The consumer led market forces in our economy are going through a stratospheric change. The disruptions in technology, the innovations across fundamental operations, quality assurance, and service delivery are also going through tectonic changes. The people who are focused on that aspect of their businesses can build operating efficiencies, can create technology differentiation, can bring in and mobilize frugal technologies.

The core of our economy is the micro, small, and medium enterprises. It’s not just about the start-up who comes with a good idea from college, we have to motivate and encourage these fantastic ideas but equally the fact remains that some of these ideas are already in fruition but they don’t have hand holding bankers, entrepreneurs, corporate sponsors and cutting edge capability around them. I think MSMEs in our country have an unlimited latent talent and if they are injected with good practices, best practices, technology, innovation; they have a fire in the belly and can make a significant difference.

As an institution today I think the most significant part of our economy is not the large corporate groups, not the mid corporate groups, but it is the MSMEs in the economy. MSMEs create their effect on new startups. MSMEs create their impact upstairs on the larger companies in terms of the supply and design system around that. So the focus of our nation in terms of innovation, in terms of cutting edge entrepreneurship, in terms of creativity and entrepreneurship should really be the MSME sector.

India is a fragmented country and clusters are very important. Silicon Valley became a cluster forty years ago on the back of Stanford University. It built an empire, of the best performing economy in the world. California went through a lot of switches but the fact is that today’s Californian economy is driven by cutting edge technology. Some of the most brilliant people in the world are building fantastic new systems. Can that be done in India? We have about 30/ 40/ 50% of Indians who are engineers and are creating a differentiation, creating innovations in institutions like Google, Facebook and Cisco. But how do we get the culture of innovation going here.

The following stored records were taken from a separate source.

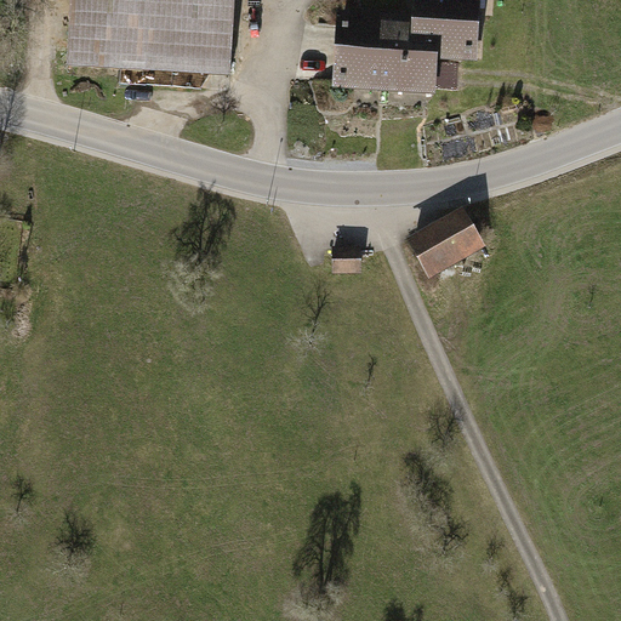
[(69,0),(66,67),(231,78),(235,0),(69,0)]
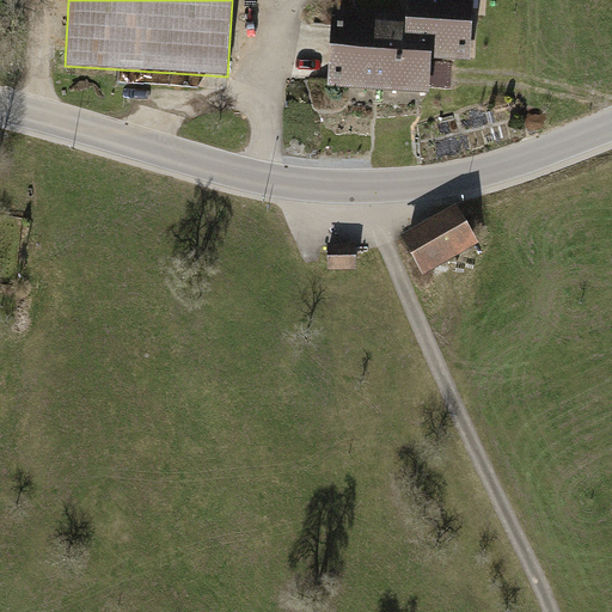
[(408,0),(407,16),(405,36),(433,37),(432,59),(471,61),(473,0),(408,0)]
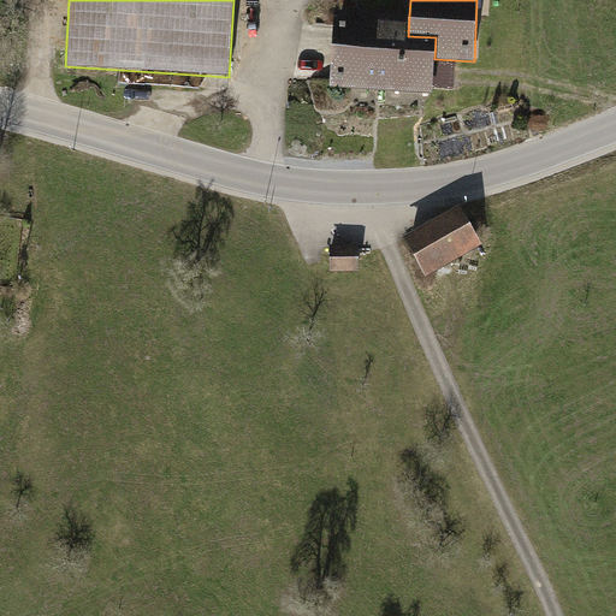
[(377,51),(379,13),(335,11),(331,88),(377,90),(379,51),(377,51)]
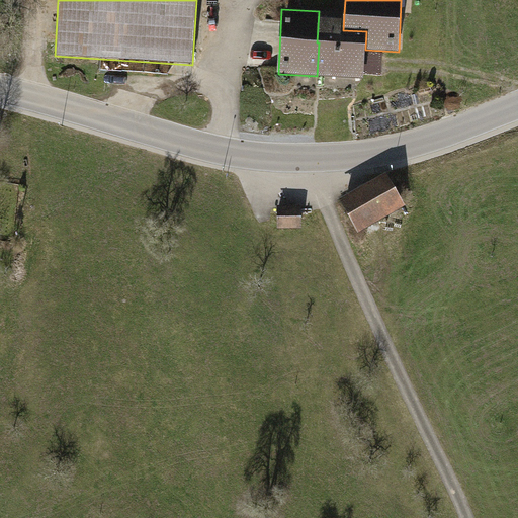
[(319,42),(317,76),(364,79),(365,50),(366,31),(343,30),(344,13),(319,11),(317,42),(319,42)]
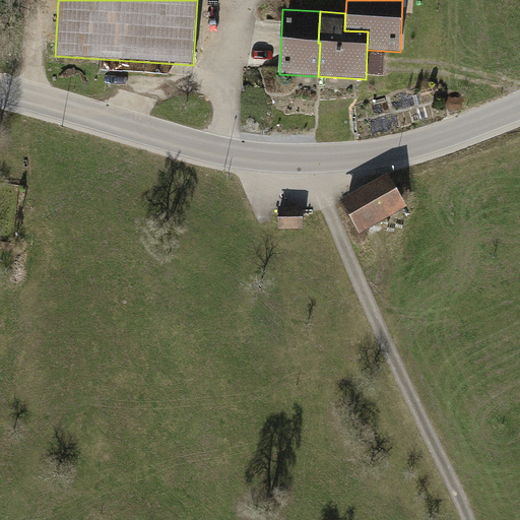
[(360,235),(407,207),(388,174),(340,201),(360,235)]
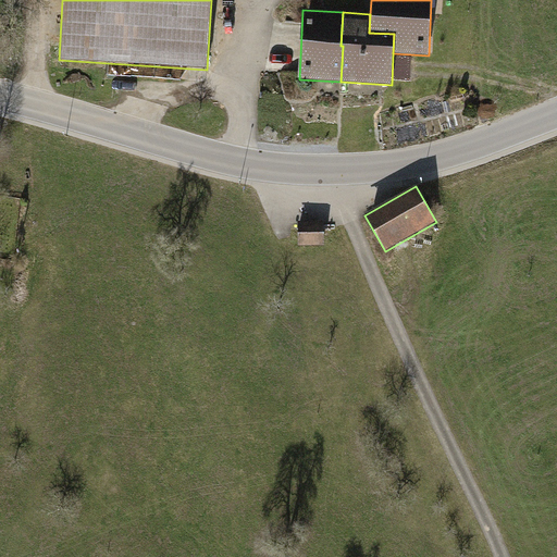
[(324,247),(324,229),(299,229),(299,247),(324,247)]
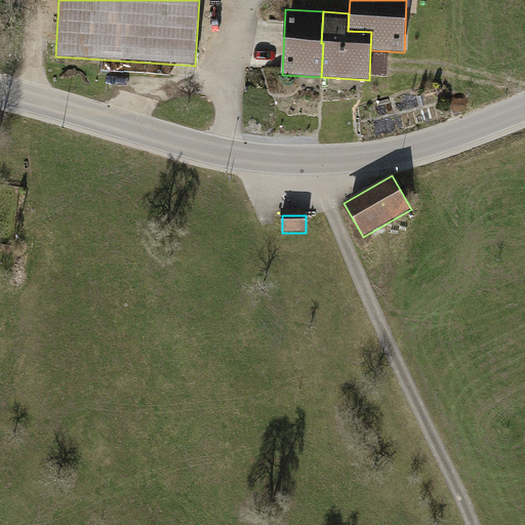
All buildings are outlined.
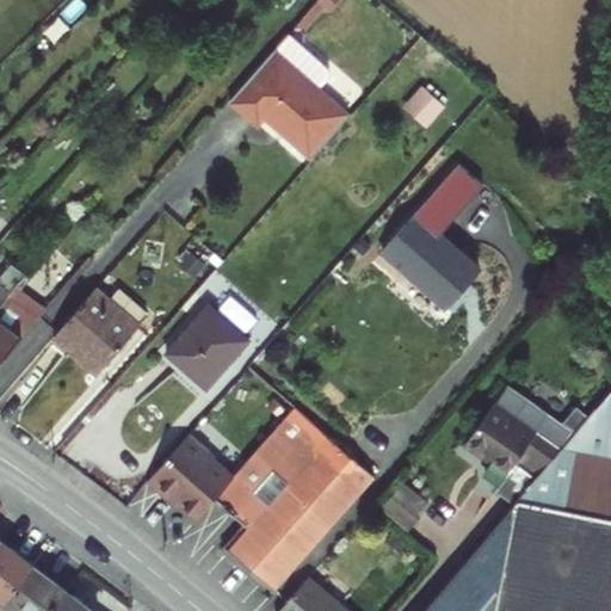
[(290,35),(276,51),(260,69),(232,102),(259,125),(266,118),(314,160),(335,136),(351,118),(319,90),(331,78),(329,69),(290,35)]
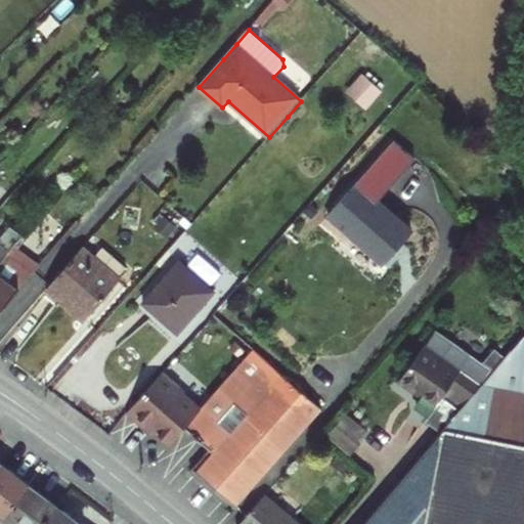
[(359,74),(349,93),(368,104),(380,85),(359,74)]
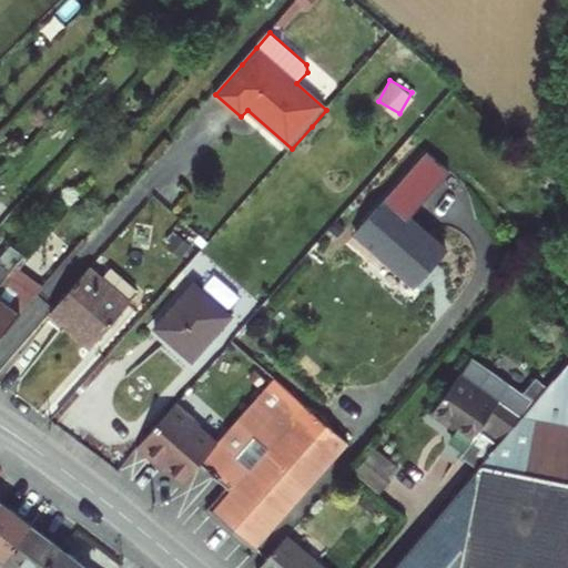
[(449,254),(388,200),(357,234),(418,288),(449,254)]
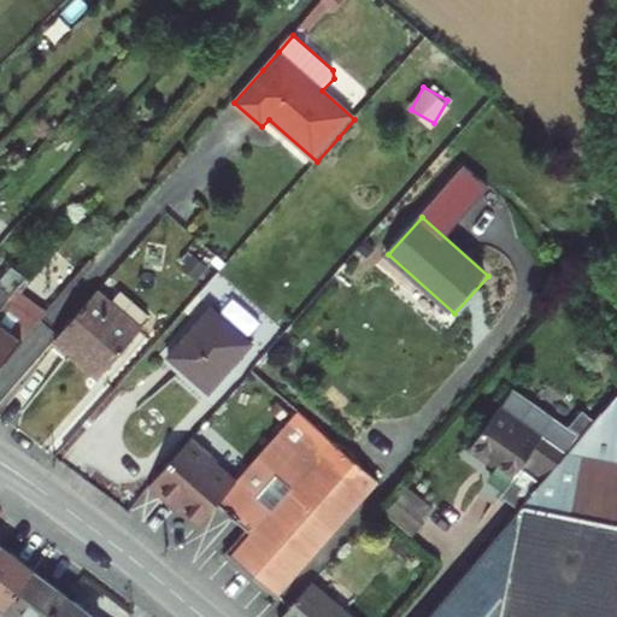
[(0,312),(18,289),(28,278),(12,266),(0,280),(0,312)]
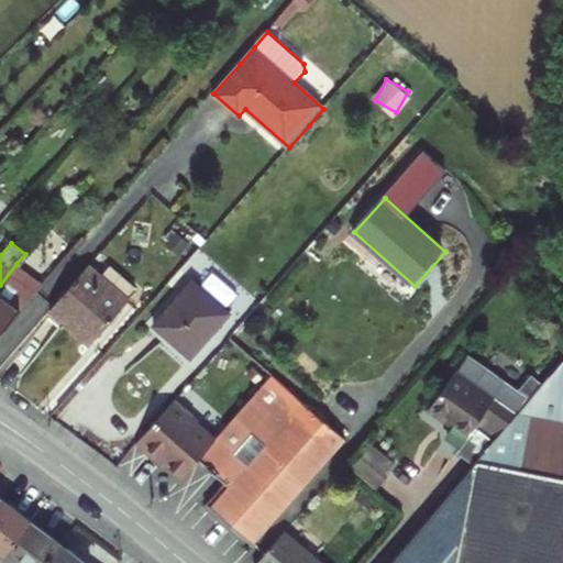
[(0,334),(45,285),(17,264),(0,285),(0,334)]
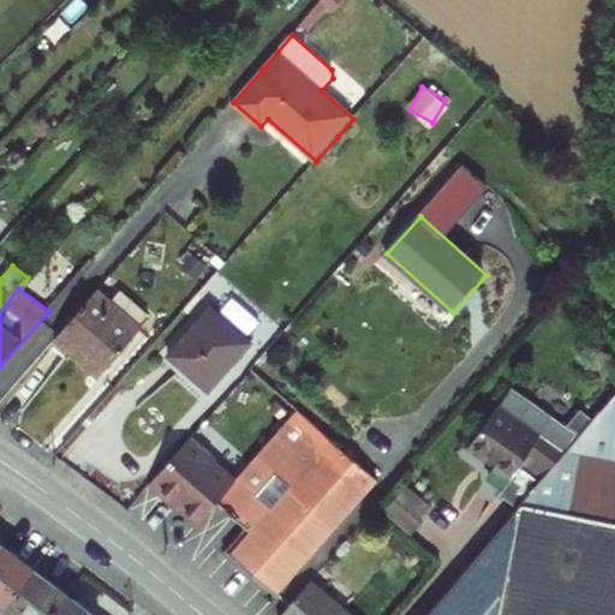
[(112,302),(99,292),(57,338),(101,375),(141,330),(137,327),(149,315),(123,291),(112,302)]
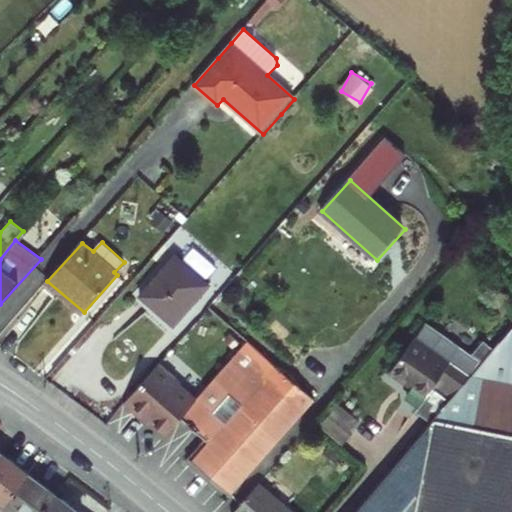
[(177,326),(211,285),(178,256),(142,297),(177,326)]
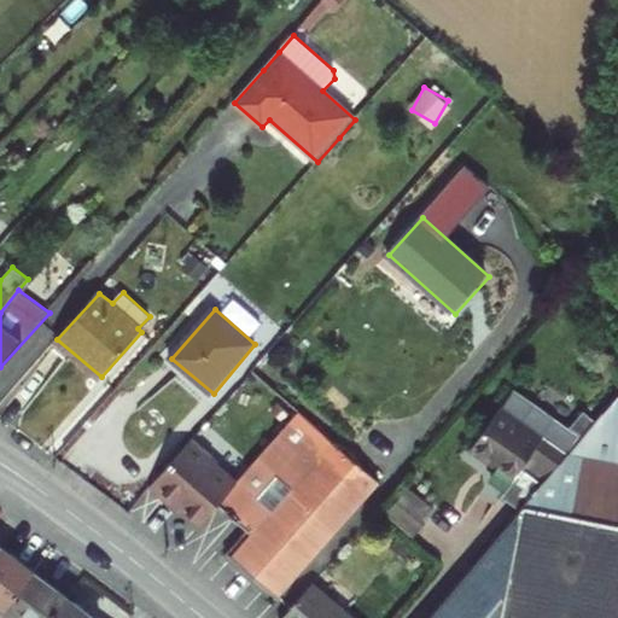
[(617,617),(617,400),(524,511),(520,514),(432,617),(617,617)]
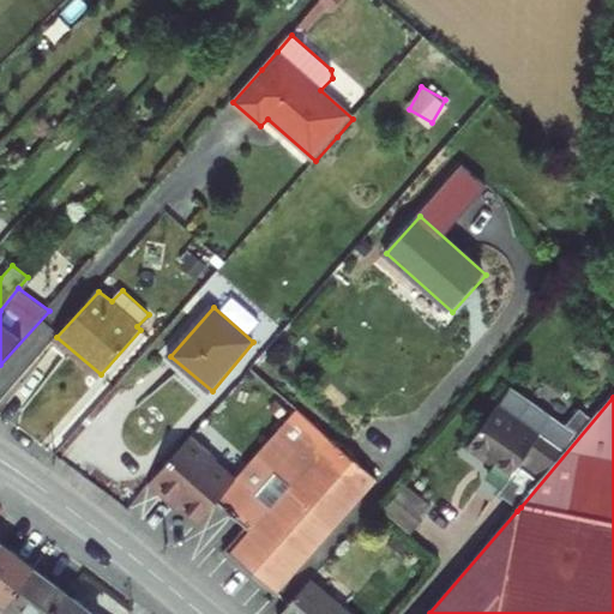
[(541,437),(499,407),(471,445),(497,464),(489,474),(506,486),(541,437)]
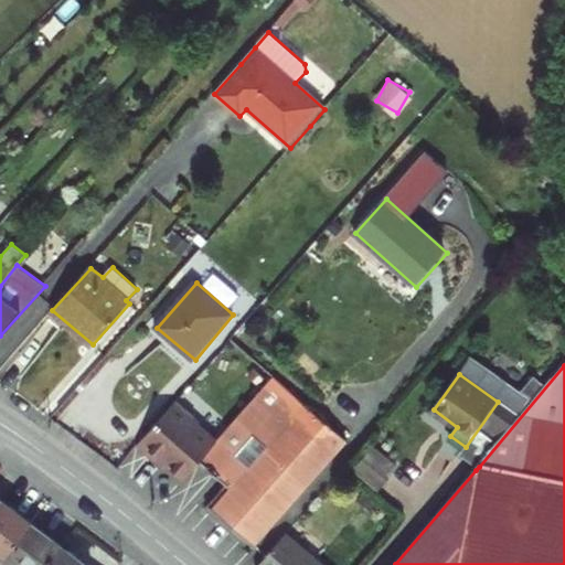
[(159,458),(185,480),(201,461),(230,486),(209,508),(248,542),(249,540),(256,546),(349,441),(276,376),(217,444),(192,422),(195,418),(177,402),(137,446),(156,461),(159,458)]
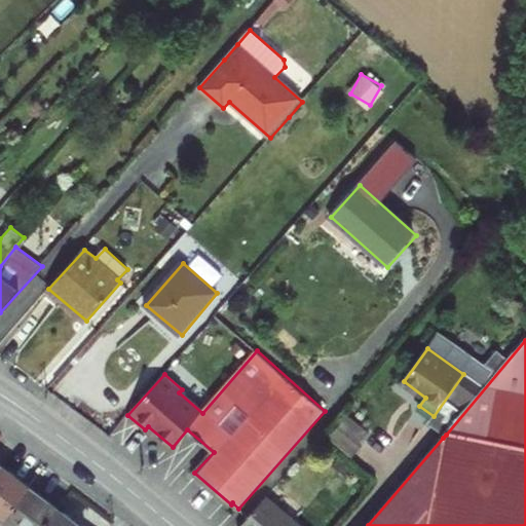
[(0,525),(7,520),(32,488),(4,467),(0,472),(0,525)]
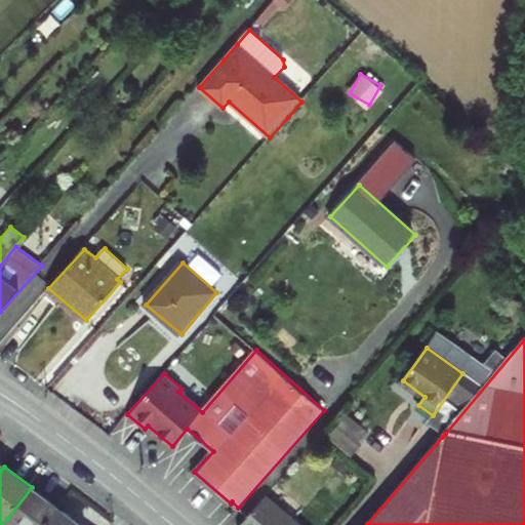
[(48,524),(61,509),(32,487),(7,519),(0,524),(48,524)]
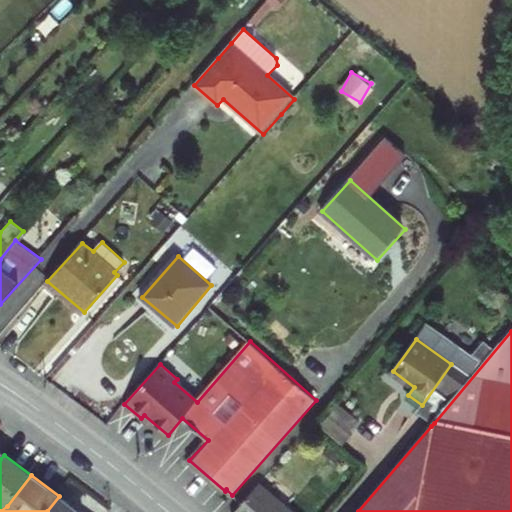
[(291,511),(261,485),(236,511),(291,511)]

We at YES bank use a formula and I believe that there are four points around this formula. It’s called FIVE. We have to build very good funding models around entrepreneurship in our country. It is not just about asking the government all the time to give tax incentives. We must do funding with little bit of a boldness, aggression, and tax incentives should not be perceived to be sub-sanctions but they should be intelligent, cutting edge ideas. The concept of FIVE is very simple—funding, investing, vesting, and being driven by expansion.  I think there is an entrepreneurial transformation, which is well underway. It’s a stratospheric change, which is happening. Recently we launched YES Headstart where we are creating twenty incubators all over the nation. It will give ecosystems which are going to be driven by funding to some extent and are going to be driven by equity needs to an extent. We stand at a point where we see ourselves as a technology company, in the business of banking. We are moving ahead and building and helping to incubate new enterprises.